La representación del “acontecimiento mantuano” forma parte sustancial de la Invasión, de ahí que no esté al margen de los textos de Historia de Cuba. El Dr. Ramiro Guerra Sánchez, en Historia elemental de Cuba (1922), interesado en la formación patriótica de la niñez y la adolescencia, dedica un epígrafe al tema, donde califica al Titán de Bronce como “el más famoso de los generales cubanos”, cuya muerte “produjo un dolor profundo en el campo revolucionario”, pues con ello “el Ejercito Libertador perdió el primero de sus generales”; subraya también, que ha sido “sepultado en un sitio llamado Cacahual, donde se ha elevado un monumento a su memoria”;[19] comentario que repercute en la consideración de las construcciones conmemorativas como documentos históricos, a los que deben acudir los maestros en la práctica de visitas y excursiones “suscitando la estimación, fundada y racional, y el amor vivo y ardiente a la patria, sin la cual no se puede ser buen ciudadano, en la más noble, amplia y profunda acepción de la palabra”.[20] Iconográficamente emplea el pedagogo la representación de un mapa de la invasión y una fotografía de su principal protagonista.[21]

Una de las tipologías del Patrimonio Cultural que mayores inscripciones tiene es la de “sitio histórico”, la que designa el lugar o escenario en el que ha tenido lugar no solo el acontecimiento vinculado a la historia épica o política de la nación, sino también de la ciencia, el arte, la economía, la religión…. Lo singular es que, por lo general, para marcar su legitimidad, se realiza una construcción conmemorativa asociada al lugar, cuya valoración desborda su carácter informativo para devenir testimonio de su tiempo histórico, tanto por sus elementos constitutivos como por ser expresión de un grupo social o una comunidad. Mantua adquiere su primera construcción conmemorativa en el Monumento al Soldado Invasor, “el único homenaje físico en Cuba a todos los integrantes de la Columna Invasora de 1896”,[22] al decir de Adalina Hernández Urquiola, estudiante de primer año de periodismo. ¿Qué valores atribuir a dicho monumento?

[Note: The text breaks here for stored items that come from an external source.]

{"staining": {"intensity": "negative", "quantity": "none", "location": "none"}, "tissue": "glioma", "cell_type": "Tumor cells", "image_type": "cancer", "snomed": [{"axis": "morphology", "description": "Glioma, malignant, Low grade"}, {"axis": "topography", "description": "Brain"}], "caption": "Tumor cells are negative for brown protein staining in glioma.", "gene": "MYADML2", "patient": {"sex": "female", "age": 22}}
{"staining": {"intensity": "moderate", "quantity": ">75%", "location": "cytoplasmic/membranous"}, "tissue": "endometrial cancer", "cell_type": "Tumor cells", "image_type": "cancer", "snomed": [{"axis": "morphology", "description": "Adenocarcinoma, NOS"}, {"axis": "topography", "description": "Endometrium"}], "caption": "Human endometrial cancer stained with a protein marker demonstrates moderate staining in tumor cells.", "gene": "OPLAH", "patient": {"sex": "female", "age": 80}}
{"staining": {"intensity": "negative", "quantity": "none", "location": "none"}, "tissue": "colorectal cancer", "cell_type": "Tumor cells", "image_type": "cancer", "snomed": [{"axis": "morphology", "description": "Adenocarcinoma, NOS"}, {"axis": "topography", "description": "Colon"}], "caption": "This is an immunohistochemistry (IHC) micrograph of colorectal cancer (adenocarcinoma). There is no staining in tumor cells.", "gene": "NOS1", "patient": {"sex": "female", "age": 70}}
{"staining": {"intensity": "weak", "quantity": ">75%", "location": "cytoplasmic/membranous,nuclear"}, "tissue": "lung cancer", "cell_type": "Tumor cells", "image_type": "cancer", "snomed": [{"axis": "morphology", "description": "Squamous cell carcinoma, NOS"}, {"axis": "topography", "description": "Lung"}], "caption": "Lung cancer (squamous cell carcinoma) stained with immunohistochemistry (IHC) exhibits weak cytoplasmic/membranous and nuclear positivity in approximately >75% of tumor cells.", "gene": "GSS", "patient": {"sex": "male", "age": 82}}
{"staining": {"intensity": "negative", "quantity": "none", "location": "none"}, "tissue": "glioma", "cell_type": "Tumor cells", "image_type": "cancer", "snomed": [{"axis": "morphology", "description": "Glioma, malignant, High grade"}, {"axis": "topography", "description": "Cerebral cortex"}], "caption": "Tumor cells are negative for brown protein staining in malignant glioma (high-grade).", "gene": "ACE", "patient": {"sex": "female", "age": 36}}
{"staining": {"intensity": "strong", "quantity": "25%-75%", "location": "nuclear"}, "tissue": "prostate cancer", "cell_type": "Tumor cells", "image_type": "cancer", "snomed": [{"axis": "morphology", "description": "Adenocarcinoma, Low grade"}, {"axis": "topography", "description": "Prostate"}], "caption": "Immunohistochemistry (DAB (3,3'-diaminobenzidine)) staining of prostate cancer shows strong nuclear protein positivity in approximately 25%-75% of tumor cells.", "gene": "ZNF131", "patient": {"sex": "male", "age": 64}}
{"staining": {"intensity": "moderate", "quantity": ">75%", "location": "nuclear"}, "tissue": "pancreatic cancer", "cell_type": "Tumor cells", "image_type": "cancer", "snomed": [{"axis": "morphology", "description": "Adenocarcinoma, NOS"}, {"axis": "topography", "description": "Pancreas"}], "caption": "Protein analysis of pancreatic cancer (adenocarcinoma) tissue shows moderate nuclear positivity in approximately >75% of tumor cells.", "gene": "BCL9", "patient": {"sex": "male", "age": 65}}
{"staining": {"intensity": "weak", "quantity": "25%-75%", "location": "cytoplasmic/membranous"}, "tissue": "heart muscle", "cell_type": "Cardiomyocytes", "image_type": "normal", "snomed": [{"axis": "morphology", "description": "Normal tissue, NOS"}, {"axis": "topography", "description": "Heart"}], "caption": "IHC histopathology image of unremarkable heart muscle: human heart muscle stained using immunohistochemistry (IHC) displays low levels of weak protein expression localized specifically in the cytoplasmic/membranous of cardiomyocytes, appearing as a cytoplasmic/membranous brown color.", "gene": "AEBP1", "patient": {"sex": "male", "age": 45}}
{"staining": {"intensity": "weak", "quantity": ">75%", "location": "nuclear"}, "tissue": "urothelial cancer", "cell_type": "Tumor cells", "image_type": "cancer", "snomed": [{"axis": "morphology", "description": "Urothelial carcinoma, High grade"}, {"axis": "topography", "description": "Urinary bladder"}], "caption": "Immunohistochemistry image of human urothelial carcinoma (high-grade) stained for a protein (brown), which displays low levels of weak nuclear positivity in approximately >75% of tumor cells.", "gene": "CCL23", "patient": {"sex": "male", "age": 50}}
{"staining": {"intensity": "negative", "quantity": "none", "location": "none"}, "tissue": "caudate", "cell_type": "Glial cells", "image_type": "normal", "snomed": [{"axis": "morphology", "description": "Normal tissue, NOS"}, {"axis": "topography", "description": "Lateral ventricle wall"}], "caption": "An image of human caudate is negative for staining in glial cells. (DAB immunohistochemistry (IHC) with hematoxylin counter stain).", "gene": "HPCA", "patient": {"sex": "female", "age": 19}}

En “La invasión de Oriente a Occidente: una gesta y un monumento para perpetuarla", el profesor Ariel Lemes Batista inicia el abordaje del Monumento al Soldado Invasor enunciando: “Si de esta gesta ha corrido un río de tinta, sobre la creación del monumento para inmortalizarla no se ha escrito nada, o casi nada”,[23] e inicia su historia con su principal gestor, el espirituano León Brunet Ramírez, “redactor del periódico El Triunfo y Vicesecretario de la Asociación de la Prensa en Cuba”, quien en los Juegos Florales de 1929, en el Auditorio de La Habana, hace pública la decisión de construir en Mantua una estatua al soldado invasor, y declara:
La gesta magnífica y gloriosa de la Invasión en nuestro monumento es una consagración digna del esfuerzo que hicieron nuestros hermanos por conquistar la libertad de esta querida tierra, que en Mantua se levantará para honrar a las generaciones en piedra, el bronce y el mármol que diga a la posteridad que allí tuvo culminación el esfuerzo más grande de nuestra Historia por hacernos libres e independientes.
La Asociación de la Prensa de Cuba (1902-1963), partícipe de proyectos culturales y rememoraciones patrióticas, ante la propuesta de su Vicepresidente crea un Comité Gestor Nacional encabezado por el coronel Carlos Machado y Morales, congresista e invasor bajo la dirección de Juan Bruno Zayas, líder del Partido Liberal de Cuba en el Senado y director del Heraldo de Cuba; y, entre los comisionados, personalidades a los que les acompaña la experiencia de haber estado vinculados de forma directa al acontecimiento que se pretende perpetuar, a su espacio geográfico, o a instituciones fraternales vinculadas al civismo y sus aportes a la estatuaria en Cuba, lo que les convierte en miembros de una comunidad sentidamente vinculada a la construcción conmemorativa.
Por solo citar algunos, el bayamés Carlos Gonzáles Clavel, senador por Oriente entre 1921 y 1933, había ingresado al estado mayor del general Antonio Maceo como ayudante de campo y durante las campañas de Pinar del Río se destacó en el combate de Ceja del Negro;[24] el general y doctor espirituano Santiago García Cañizares, participó en la Invasión de Oriente hasta Las Villas; el doctor Manuel Ruiz, arzobispo de San Cristóbal de La Habana, había sido obispo de Pinar del Río entre 1897 y 1925; Antonio Iraizos y del Villar, exembajador de Cuba en Portugal y vicepresidente de la Asociación, además de Doctor en Pedagogía y en Filosofía y Letras, poseía el mérito de Venerable Maestro de la respetable logia Fe Masónica y, entre 1928- 1931, el de Gran Maestro de la Masonería en Cuba. La secretaría quedaba a cargo del propio Brunet Ramírez.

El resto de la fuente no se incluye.